Titel: Sächsisches Gesetz über den Brandschutz, Rettungsdienst und Katastrophenschutz (SächsBRKG)
Normgeber: Sachsen
Amtliche Abkürzung: SächsBRKG
Gliederungs-Nr.: 28-8
Normtyp: Gesetz

§ 7 SächsBRKG – Sachliche Zuständigkeit der unteren Brandschutz-, Rettungsdienst- und Katastrophenschutzbehörden und der Rettungszweckverbände

(1) Die unteren Brandschutz-, Rettungsdienst- und Katastrophenschutzbehörden sind sachlich zuständig für die

  1. 1.

    Beratung und Unterstützung der kreisangehörigen Gemeinden bei der Erfüllung ihrer Aufgaben im örtlichen Brandschutz,

  2. 2.

    Einrichtung und Unterhaltung von gemeindeübergreifenden Alarmierungs- und Nachrichtenübermittlungssystemen,

  3. 3.

    Durchführung von Ausbildungsmaßnahmen, die das gemeindeübergreifende Zusammenwirken der öffentlichen Feuerwehren zum Gegenstand haben,

  4. 4.

    Festlegung der überörtlichen Einsatzbereiche der öffentlichen Feuerwehren der kreisangehörigen Gemeinden im Einvernehmen mit den Gemeinden,

  5. 5.

    Aufstellung und Fortschreibung gemeindeübergreifender Alarm- und Ausrückordnungen sowie Einsatzpläne,

  6. 6.

    Ermittlung gemeindeübergreifender Gefahrenpotenziale,

  7. 7.

    Festlegung der notwendigen Beschaffung von auch gemeindeübergreifend einzusetzenden Ausrüstungen gemeinsam mit den Gemeinden,

  8. 8.

    Planung und Durchführung gemeindeübergreifender Brandschutzübungen sowie Übungen nach Maßgabe des § 13,

  9. 9.

    Unterstützung der oberen Brandschutz-, Rettungsdienst- und Katastrophenschutzbehörde bei der Durchführung der Aufsicht über die Werkfeuerwehren nach § 21,

  10. 10.

    Unterstützung der Durchführung von Brandverhütungsschauen nach Maßgabe des § 22,

  11. 11.

    Bildung besonderer Führungseinrichtungen in der Behörde und für den Einsatzort,

  12. 12.

    Erstellung und Fortschreibung von Katastrophenschutzplänen,

  13. 13.

    Vorbereitung der Bekämpfung von Katastrophen, die Leitung der Bekämpfung von Katastrophen und die dringliche vorläufige Beseitigung von Katastrophenschäden,

  14. 14.

    Aufstellung von Schnell-Einsatz-Gruppen nach Maßgabe des § 12,

  15. 15.

    Information der Bevölkerung im Katastrophenfall.

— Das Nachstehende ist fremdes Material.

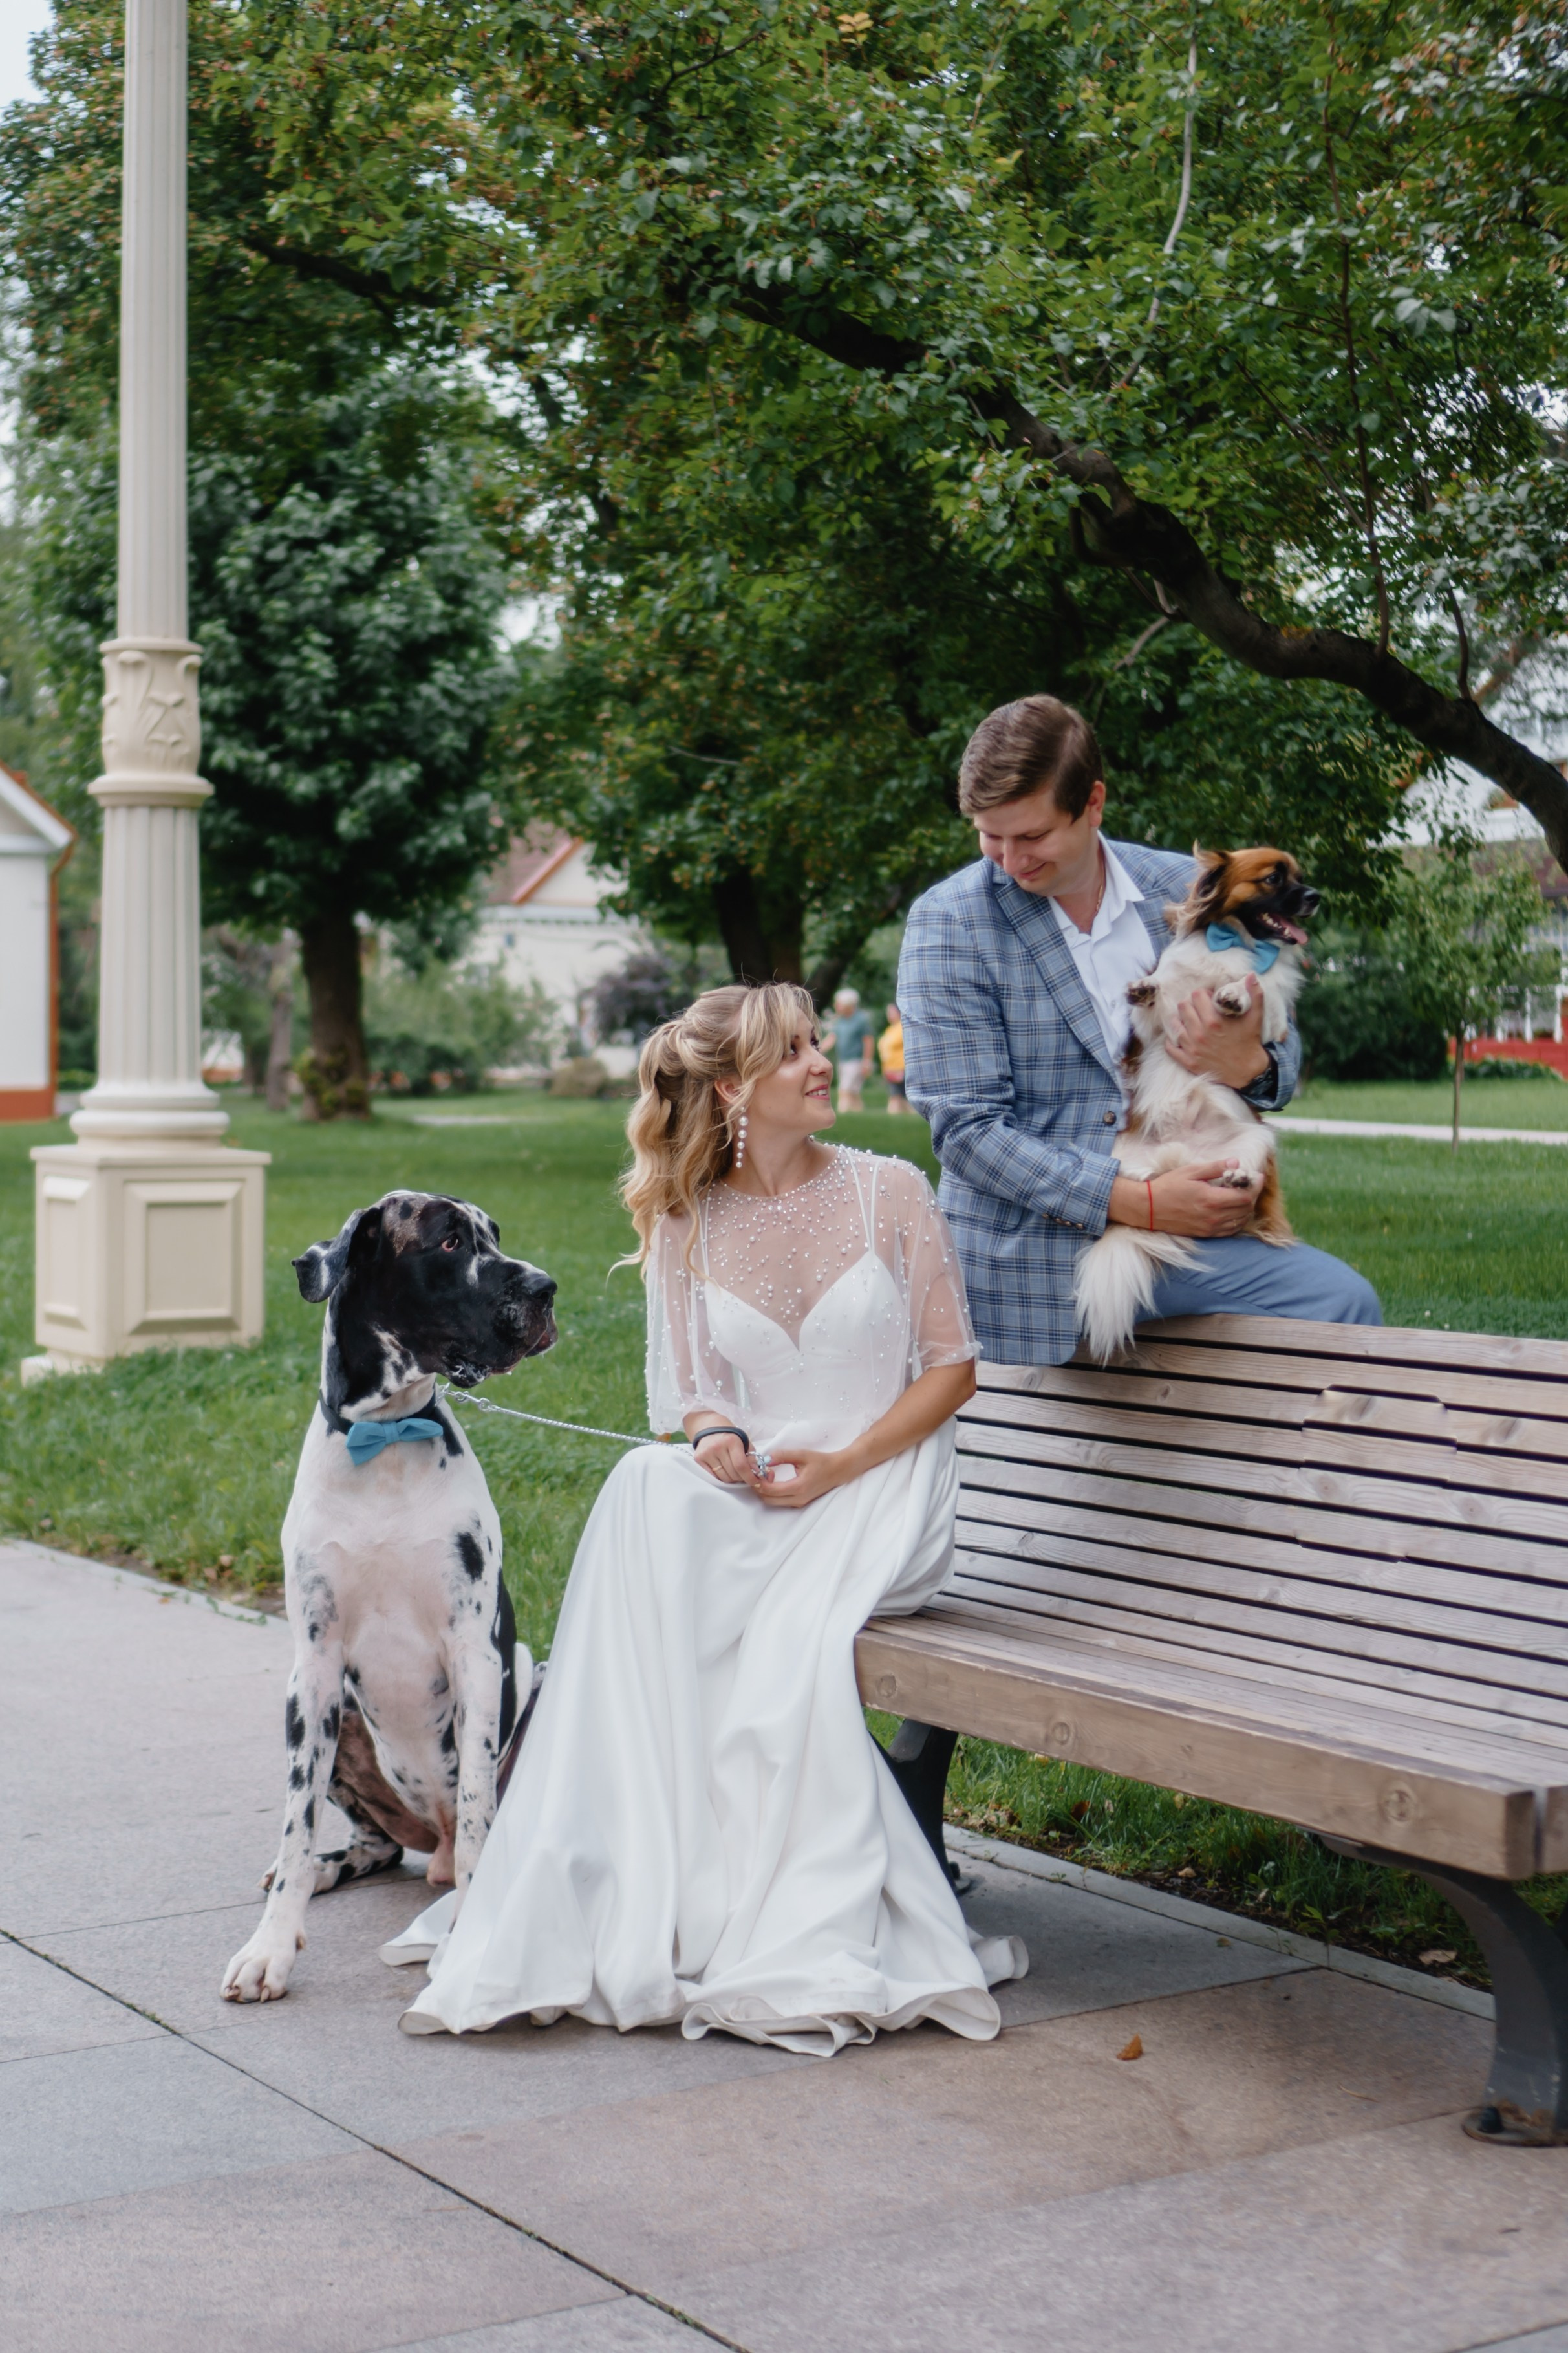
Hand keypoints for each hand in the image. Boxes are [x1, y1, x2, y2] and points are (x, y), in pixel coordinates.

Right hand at [688, 1423, 759, 1485]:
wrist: (710, 1427)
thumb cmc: (730, 1436)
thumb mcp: (744, 1442)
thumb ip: (752, 1458)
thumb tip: (757, 1474)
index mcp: (731, 1441)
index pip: (741, 1465)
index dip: (749, 1477)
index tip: (755, 1482)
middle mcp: (717, 1447)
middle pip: (733, 1474)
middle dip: (741, 1478)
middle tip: (744, 1475)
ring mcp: (706, 1453)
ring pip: (723, 1478)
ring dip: (732, 1479)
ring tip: (734, 1472)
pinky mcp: (699, 1459)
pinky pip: (713, 1477)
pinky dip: (721, 1478)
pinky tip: (724, 1471)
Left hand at [752, 1447, 852, 1508]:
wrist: (838, 1470)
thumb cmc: (821, 1461)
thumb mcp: (801, 1454)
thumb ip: (782, 1456)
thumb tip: (765, 1459)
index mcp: (799, 1487)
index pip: (770, 1490)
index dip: (759, 1481)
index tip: (758, 1469)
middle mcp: (798, 1499)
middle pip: (768, 1500)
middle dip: (760, 1487)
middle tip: (762, 1473)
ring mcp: (799, 1503)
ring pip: (773, 1502)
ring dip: (766, 1491)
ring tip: (770, 1475)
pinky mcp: (800, 1503)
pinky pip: (781, 1502)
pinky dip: (773, 1494)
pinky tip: (776, 1481)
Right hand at [1110, 1161, 1259, 1237]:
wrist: (1149, 1208)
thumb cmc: (1168, 1187)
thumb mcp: (1191, 1171)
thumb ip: (1215, 1167)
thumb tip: (1236, 1162)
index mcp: (1211, 1199)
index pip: (1245, 1196)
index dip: (1255, 1186)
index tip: (1257, 1177)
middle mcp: (1214, 1216)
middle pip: (1246, 1209)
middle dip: (1252, 1195)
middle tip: (1250, 1184)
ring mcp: (1210, 1228)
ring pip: (1240, 1221)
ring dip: (1246, 1208)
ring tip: (1242, 1196)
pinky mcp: (1205, 1234)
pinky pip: (1230, 1231)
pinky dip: (1237, 1221)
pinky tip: (1234, 1211)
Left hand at [1166, 979, 1270, 1090]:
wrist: (1247, 1071)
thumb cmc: (1249, 1041)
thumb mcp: (1255, 1016)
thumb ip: (1254, 994)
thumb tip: (1251, 975)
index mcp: (1214, 1021)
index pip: (1197, 995)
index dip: (1203, 994)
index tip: (1209, 999)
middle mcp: (1200, 1033)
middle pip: (1183, 1007)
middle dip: (1191, 1004)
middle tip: (1199, 1009)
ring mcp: (1192, 1048)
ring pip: (1174, 1024)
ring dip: (1181, 1020)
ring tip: (1190, 1021)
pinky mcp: (1188, 1061)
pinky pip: (1170, 1047)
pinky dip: (1172, 1041)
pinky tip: (1181, 1036)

(2) Auf Antrag kreisangehöriger Städte mit Berufsfeuerwehr überträgt die untere Brandschutz-, Rettungsdienst- und Katastrophenschutzbehörde diesen auf dem Gebiet des Brandschutzes durch Rechtsverordnung die sachliche Zuständigkeit für einzelne Aufgaben nach Absatz 1.

(3) Die Rettungszweckverbände und die Landkreise und Kreisfreien Städte, die sich nicht zu einem Rettungszweckverband zusammengeschlossen haben, sind sachlich zuständig für die

  1. 1.

    Sicherstellung einer bedarfsgerechten Versorgung der Bevölkerung mit Leistungen der Notfallrettung und des Krankentransportes, mit Ausnahme des Sicherstellungsauftrages nach § 28 Abs. 2 Satz 1,

  2. 2.

    Bestellung eines Bereichsbeirates für jeden Rettungsdienstbereich,

  3. 3.

    Vorbereitung auf und Bewältigung von Großschadensereignissen nach Maßgabe des § 35,

  4. 4.

    Aufstellung von Schnell-Einsatz-Gruppen nach Maßgabe des § 12.

(4) Die Landkreise sollen in Abstimmung mit den örtlichen Brandschutzbehörden Feuerwehrtechnische Zentren zur Unterbringung, Pflege und Prüfung von Fahrzeugen, Ausrüstung sowie zur Ausbildung einrichten. Landkreise und Kreisfreie Städte können die gegenseitige Aufgabenerfüllung oder die Bildung gemeinsamer Feuerwehrtechnischer Zentren vereinbaren. Die Zentren können auch für Aufgaben des Katastrophenschutzes genutzt werden. Für die Benutzung können die Landkreise Ersatz der entstandenen Kosten verlangen. § 4 des Verwaltungskostengesetzes des Freistaates Sachsen (SächsVwKG) in der Fassung der Bekanntmachung vom 17. September 2003 (SächsGVBl. S. 698), in der jeweils geltenden Fassung, findet keine Anwendung.